• **Required action**
Extract each line from the rows below that contains the word "like", treating uppercase and lowercase letters as different.

• **Extracted entries**
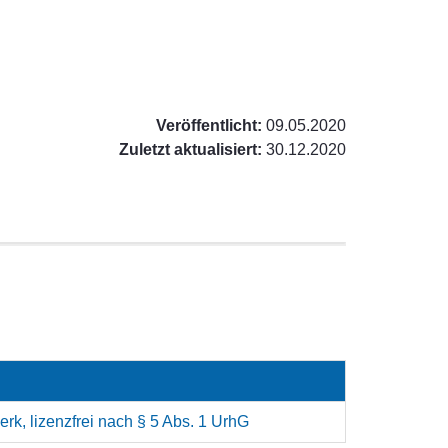
Veröffentlicht:
09.05.2020
Zuletzt aktualisiert:
30.12.2020
rk, lizenzfrei nach § 5 Abs. 1 UrhG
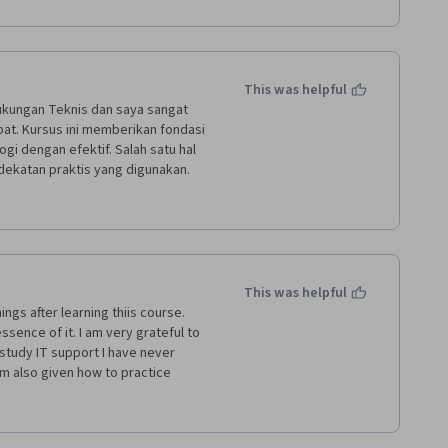
This was helpful
ukungan Teknis dan saya sangat 
t. Kursus ini memberikan fondasi 
 dengan efektif. Salah satu hal 
dekatan praktis yang digunakan. 
am pekerjaan sehari-hari sebagai 
 hanya berfokus pada teori, tetapi 
aktis yang membantu saya 
truktur dalam kursus ini sangat 
n jelas menjelaskan konsep-
ertanyaan-pertanyaan dari para 
This was helpful
rjalanan pembelajaran saya dan 
ings after learning thiis course. 
an baik. Selain itu, platform 
ssence of it. I am very grateful to 
h dinavigasi. Materi pelajaran 
study IT support I have never 
hingga mudah untuk mengikuti 
m also given how to practice 
 bahan-bahan tambahan seperti 
lls such as critical thinking, 
as pemahaman saya tentang topik 
 all make me like study in the 
am dukungan teknis, termasuk 
s real as possible like study 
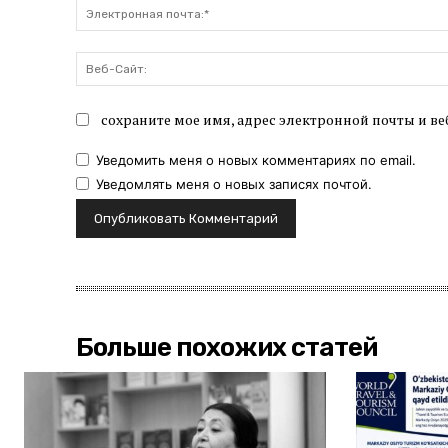
сохраните мое имя, адрес электронной почты и ве
Уведомить меня о новых комментариях по email.
Уведомлять меня о новых записях почтой.
Больше похожих статей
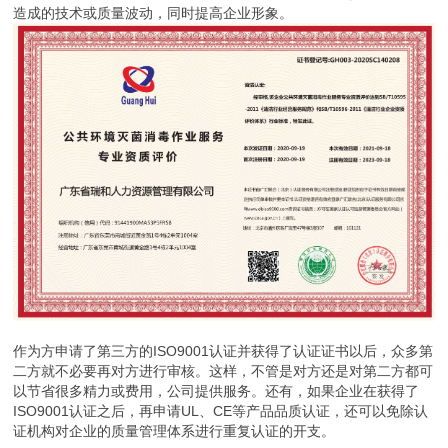
造成的技术或质量波动，同时提高企业形象。
作为方申请了第三方的ISO9001认证并获得了认证证书以后，众多第
二方就不必要再对方进行审核。这样，不管是对方还是对第二方都可
以节省很多精力或费用，公司提供服务。还有，如果企业在获得了
ISO9001认证之后，再申请UL、CE等产品品质认证，还可以免除认
证机构对企业的质量管理体系进行重复认证的开支。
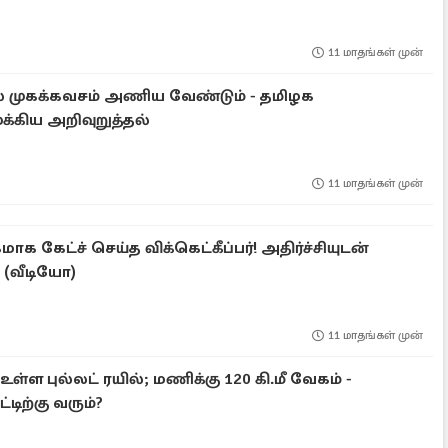
11 மாதங்கள் முன்
 முகக்கவசம் அணிய வேண்டும் - தமிழக
க்கிய அறிவுறுத்தல்
11 மாதங்கள் முன்
க கேட்ச் செய்த விக்கெட்கீப்பர்! அதிர்ச்சியுடன்
 (வீடியோ)
11 மாதங்கள் முன்
்ள புல்லட் ரயில்; மணிக்கு 120 கி.மீ வேகம் -
டிற்கு வரும்?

• **Completed exercise**
 all make me like study in the 
s real as possible like study 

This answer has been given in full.